Troubled online directory firm Scoot.com said today it was looking to sell the business or find a strategic partner, but that it had enough cash to trade at least until the beginning of October.
The company said that if shareholders approved the planned sale of its main asset - the Loot classified directory business - it would be able to continue to trade until May next year.
But is said remaining as a stand-alone business was less viable and it would prefer to sell up or find a partner.
The firm also announced a pre-tax loss of £171.6 million sterling for the six months to end-June, compared to a loss of £15.6 million in the same period last year.

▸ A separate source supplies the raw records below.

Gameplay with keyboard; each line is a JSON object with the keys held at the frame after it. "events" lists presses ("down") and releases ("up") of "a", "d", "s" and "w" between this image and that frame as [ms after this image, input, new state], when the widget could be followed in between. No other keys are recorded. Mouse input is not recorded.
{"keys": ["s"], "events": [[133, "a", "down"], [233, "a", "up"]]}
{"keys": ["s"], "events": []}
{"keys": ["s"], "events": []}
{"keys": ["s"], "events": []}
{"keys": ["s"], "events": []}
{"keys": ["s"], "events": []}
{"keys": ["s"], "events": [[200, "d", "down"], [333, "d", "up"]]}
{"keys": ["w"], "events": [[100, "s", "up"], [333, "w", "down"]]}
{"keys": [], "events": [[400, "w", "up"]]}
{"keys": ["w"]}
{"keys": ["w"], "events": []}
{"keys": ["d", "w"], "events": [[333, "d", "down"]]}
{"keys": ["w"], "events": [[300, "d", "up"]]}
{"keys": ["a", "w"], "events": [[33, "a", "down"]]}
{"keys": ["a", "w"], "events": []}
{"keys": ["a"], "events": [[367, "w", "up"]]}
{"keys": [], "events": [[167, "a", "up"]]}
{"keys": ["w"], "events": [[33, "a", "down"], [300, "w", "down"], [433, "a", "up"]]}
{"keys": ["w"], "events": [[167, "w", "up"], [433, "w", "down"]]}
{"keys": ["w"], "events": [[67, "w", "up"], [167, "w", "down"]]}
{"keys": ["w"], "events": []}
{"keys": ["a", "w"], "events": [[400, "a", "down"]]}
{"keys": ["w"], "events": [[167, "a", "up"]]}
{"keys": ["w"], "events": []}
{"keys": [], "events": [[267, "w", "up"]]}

It wrote off £108.4 million of goodwill for Loot and provided for £5.5 million in costs of its strategic review, announced in June, which would cover job cuts, relocation and costs of severing contracts.
The firm called an extraordinary shareholders' meeting for September 28th to vote on the sale of Loot to a unit of newspaper publisher Daily Mail General & Trust Plc, which is expected to complete on October 1.
The deal would bring in net proceeds of 42.8 million pounds ($63 million), of which £10.6 million would be used to repay a bridging finance facility and £17.6 million for settling outstanding convertible debentures.
Shares in Scoot, trading at a tiny fraction of their historic levels, closed at 1.4 p on Tuesday, valuing the group at about £10 million. It had reached a peak of about £2.4 billion at the height of Internet fever last year.